First output end of the controller is coupled with the grid of the top MOSFET；

The second output terminal of the controller is coupled with the grid of the lower part MOSFET；

The third output end of the controller is coupled with the grid of the protection MOSFET；

The source electrode of the lower part MOSFET is coupled with earthing potential；

The drain electrode of the lower part MOSFET, the control of the source electrode of the top MOSFET, one end of the inductance and the controller Port coupling processed；

The drain electrode of the top MOSFET is coupled with the source electrode of the protection MOSFET；

The drain electrode and the coupling of first voltage level of the protection MOSFET；

The other end of the inductance is less than the first voltage for providing second voltage level, the value of the second voltage level The value of level；

The controller is used for by controlling the top MOSFET using first output end, and by utilizing described the Two output ends control the lower part MOSFET, and the inductance is driven to provide the second voltage level；

The described method includes:

The controller detects whether the top MOSFET breaks down by the control port；

When the controller detects that the top MOSFET breaks down by the control port, the controller passes through The third output end closes the protection MOSFET；

Whether the controller is detected the top MOSFET and is broken down by the control port

The controller determines the duty ratio of double MOSFET, and double MOSFET include the top MOSFET and the lower part MOSFET；

When the duty ratio of double MOSFET is greater than threshold value, the controller determines that the top MOSFET breaks down, institute State the quotient that threshold value is equal to or more than the second voltage level and the first voltage level.

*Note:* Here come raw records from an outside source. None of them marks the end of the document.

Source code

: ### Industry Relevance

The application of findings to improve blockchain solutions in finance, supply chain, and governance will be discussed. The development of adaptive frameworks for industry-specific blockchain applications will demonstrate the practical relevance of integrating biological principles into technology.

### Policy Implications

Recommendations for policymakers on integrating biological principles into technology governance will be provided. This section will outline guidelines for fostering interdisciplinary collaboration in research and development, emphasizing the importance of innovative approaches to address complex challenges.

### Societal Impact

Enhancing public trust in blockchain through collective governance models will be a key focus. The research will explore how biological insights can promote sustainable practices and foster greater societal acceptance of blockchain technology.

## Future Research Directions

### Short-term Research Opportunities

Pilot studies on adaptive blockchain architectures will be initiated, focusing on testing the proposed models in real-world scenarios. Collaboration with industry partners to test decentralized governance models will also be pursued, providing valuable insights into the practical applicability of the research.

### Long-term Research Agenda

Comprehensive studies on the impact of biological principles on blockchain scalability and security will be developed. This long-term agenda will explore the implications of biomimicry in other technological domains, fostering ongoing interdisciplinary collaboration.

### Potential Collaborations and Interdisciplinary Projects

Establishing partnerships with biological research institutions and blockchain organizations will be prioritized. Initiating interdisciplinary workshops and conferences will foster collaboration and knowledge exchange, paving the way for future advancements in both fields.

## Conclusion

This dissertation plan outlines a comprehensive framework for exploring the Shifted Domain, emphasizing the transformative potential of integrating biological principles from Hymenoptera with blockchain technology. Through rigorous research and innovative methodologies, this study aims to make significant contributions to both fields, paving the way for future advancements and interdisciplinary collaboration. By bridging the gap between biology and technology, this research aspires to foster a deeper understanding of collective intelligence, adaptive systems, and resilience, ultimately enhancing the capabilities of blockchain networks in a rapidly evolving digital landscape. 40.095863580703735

6. according to the method described in claim 5, it is characterized in that, the duty ratio of the determining double MOSFET of the controller includes:

The controller determines at least one duty cycle of double MOSFET；

The controller determines double MOSFET in the duty ratio of at least one duty cycle.

7. according to the method described in claim 6, it is characterized in that, at least one described duty cycle is continuous multiple work Period, duty ratio of the double MOSFET at least one duty cycle include double MOSFET described continuous more The duty ratio of each duty cycle in a duty cycle；

When the duty ratio of double MOSFET is greater than threshold value, the controller determines that the top MOSFET breaks down packet It includes:

When the duty ratio of each duty cycle in continuous multiple duty cycles is greater than the threshold value, the controller Determine that the top MOSFET breaks down.

8. according to the method described in claim 6, it is characterized in that, at least one described duty cycle is a duty cycle；

When the duty ratio of double MOSFET is greater than threshold value, the controller determines that the top MOSFET breaks down packet It includes:

When the duty ratio of one duty cycle is equal to 1, the controller determines that the top MOSFET breaks down.